US chipmaker Qualcomm is about to be bitten in the rump with a record $1 billion fine by the Chinese antitrust watchdogs.
China’s National Development and Reform Commission (NDRC) investigated Qualcomm last year and according to Reuters is having a quiet word with the US outfit.
Qualcomm has said it was still in the dark about the basis of the scrutiny, but it seems the NDRC is targeting IT providers which license patent technology for mobile devices and networks.
Cynics claim that the Chinese are using the NDRC to force foreign IT companies to lower domestic costs as it rolls out its faster 4G mobile networks this year.
What the NDRC is doing is trying to force Qualcomm to make all sorts of commitments regarding its technology and the licensing of it.
Qualcomm will make a bomb in licensing fees for the chip sets used by handsets in China, the world’s biggest smartphone market as Chinese telecom firms invest $16.4 billion in equipment for 4G networks.
Under China’s anti-monopoly law, the NDRC can impose fines of between 1 and 10 percent of a company’s revenues for the previous year.

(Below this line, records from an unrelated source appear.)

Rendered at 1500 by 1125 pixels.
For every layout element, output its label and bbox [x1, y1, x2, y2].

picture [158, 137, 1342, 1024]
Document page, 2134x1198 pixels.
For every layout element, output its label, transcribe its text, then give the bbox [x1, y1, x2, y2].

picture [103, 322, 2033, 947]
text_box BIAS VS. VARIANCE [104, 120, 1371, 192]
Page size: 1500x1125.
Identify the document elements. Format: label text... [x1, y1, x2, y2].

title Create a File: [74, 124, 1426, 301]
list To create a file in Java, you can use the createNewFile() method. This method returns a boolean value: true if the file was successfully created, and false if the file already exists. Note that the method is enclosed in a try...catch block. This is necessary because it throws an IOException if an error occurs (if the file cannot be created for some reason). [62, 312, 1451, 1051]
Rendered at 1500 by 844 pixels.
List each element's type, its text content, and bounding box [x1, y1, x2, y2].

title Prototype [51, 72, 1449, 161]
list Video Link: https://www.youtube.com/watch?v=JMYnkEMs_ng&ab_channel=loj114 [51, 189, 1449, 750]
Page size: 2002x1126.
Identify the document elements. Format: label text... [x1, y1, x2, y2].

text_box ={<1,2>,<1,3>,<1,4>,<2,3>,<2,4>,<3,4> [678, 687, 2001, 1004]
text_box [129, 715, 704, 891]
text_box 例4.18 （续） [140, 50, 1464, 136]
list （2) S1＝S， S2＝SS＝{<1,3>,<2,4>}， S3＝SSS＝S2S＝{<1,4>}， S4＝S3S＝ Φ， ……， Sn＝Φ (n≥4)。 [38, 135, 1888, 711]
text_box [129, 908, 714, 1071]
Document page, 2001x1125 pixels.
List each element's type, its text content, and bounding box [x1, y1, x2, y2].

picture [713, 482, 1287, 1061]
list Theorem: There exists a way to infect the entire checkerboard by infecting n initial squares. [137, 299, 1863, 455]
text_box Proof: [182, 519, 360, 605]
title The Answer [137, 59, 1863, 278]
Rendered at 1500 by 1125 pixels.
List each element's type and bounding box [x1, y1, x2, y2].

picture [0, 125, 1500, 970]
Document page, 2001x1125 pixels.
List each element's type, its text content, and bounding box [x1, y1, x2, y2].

Since Qualcomm earned $12.3 billion in China for its fiscal year ended September 29 that could be a serious amount of dosh.
The fine could be even higher if Qualcomm fails to make concessions in its talks with the NDRC.
In December, the head of the NDRC’s anti-price-fixing bureau told state media there was “substantial evidence” against Qualcomm in the antitrust probe. Details, however, remain sketchy.
But there could be a lot more foreign outfits in a little trouble in big China. China’s regulators are trying to target key industries to shield consumers from practices that could lead to what they call “unreasonably” high prices.
In 2011, the agency imposed one of its first major penalties against a foreign company, a $300,000 fine on Unilever Plc for violations of the pricing law.
The NDRC has also slapped Chinese and foreign companies with investigations and fines in the past year.